5. Be Involved for the Right Reasons
When you join an organization that requires you to pay dues (sororities, fraternities, cultural groups, etc), you better be damn passionate about it. As you get busier, you may feel less inclined to join in on activities and make up excuses not to participate (but still have to pay up). That was me when I joined sorority. I absolutely loved it the first two years, but as soon as I started taking my core classes, interning, and my Little transferred, my motivation went down the drain. Out of obligation, I still paid my dues knowing that it could be put to good use by the more motivated members.
6. Embrace and Initiate Inner Change
I think most people would agree that they change more while in university than in high school. Personally, college was an emotional roller coaster that I had to learn to maneuver and for someone like me who doesn’t know how to deal with emotions, this was more challenging than my actual studies and I graduated with a degree in accounting! What I wish I could have done was seek ways to self-improve. I know you get the brunt of that sort of banter from parents and professors, but learning to think and be a certain way can drastically improve your views on life especially once Mom and Dad stop being your fallback. Adulting is hard. Be your own cheerleader when the going gets tough and your own strength when you need to fight. Overall, learn to be strong, independent, confident, and learn what makes you feel happy and fulfilled. For me, this was music. I could have the worst day at work, but I’ll sing in the car ride home and feel so much better.
7. Dating is a Learning Experience
I dated a bit while I was in college and learned a lot about myself in the process. Dating not only teaches you about what you want in a significant other, but also about how strong your values are. And maybe this is just me, but I was lucky to be under the influence of a mom who was independent, confident, and incredibly successful on her own. I also attended an all girls high school, so I didn’t really experience self-esteem issues or teenage angst the way most teenagers do. Not to say I didn’t have ANY insecurities but for the most part, I really loved myself and can’t imagine dating someone not fully loving myself first. A significant other is a partner, an extension of you (but should not make up who you are), and an equal.
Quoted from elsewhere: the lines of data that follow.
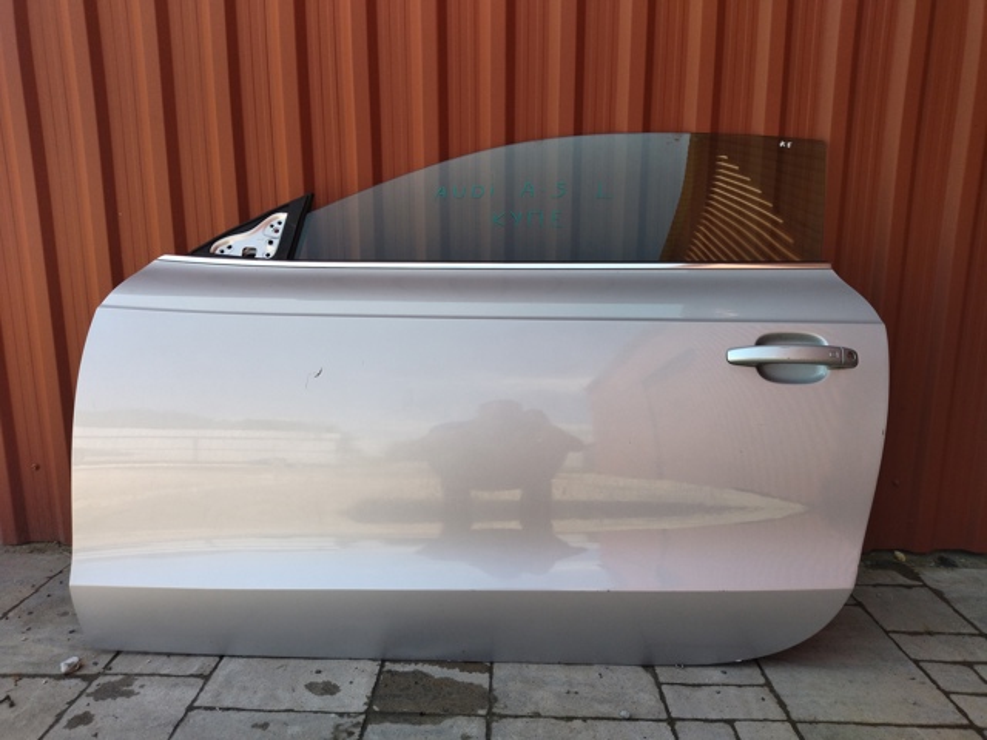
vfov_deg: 51.4
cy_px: 370
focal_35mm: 27
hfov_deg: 65.3
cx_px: 494
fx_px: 770
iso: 100
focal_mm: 4.74
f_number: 1.79
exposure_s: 1/631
If your S.O. takes you away from who you are, the friends you knew before him/her, your family, and your values, then you should questions why it was so easy for someone else to influence you especially if it goes against the beliefs you held beforehand. The exception to this is if the change was necessary to grow with the best example being your parents. In short, fully loving yourself means that you’ll be less inclined to change your priorities, your values, your dreams, etc. for someone else. This will dwindle the fish pool to potential people who will love you for you.
8. College Flies By Quickly So Enjoy It While It Lasts
I can’t tell you how many times during a work week I say to myself “Man, I wish I was a student again.” Times were much simpler and as much as I hated studying, I miss the camaraderie between my friends and I who I barely have time to see each other nowadays and the spontaneous late night trips to ramen or boba after a grueling study session. I also miss the freedom of knowing my parents would still have my back financially if anything were to go wrong and having my beliefs challenged for the first time. I’m not saying that working adulthood is unbearably difficult but it’s definitely not the same, so enjoy the ride while it lasts. Though I’m partial to the quote as everyone has a unique experience, your college years may very well be “the best years of your life.”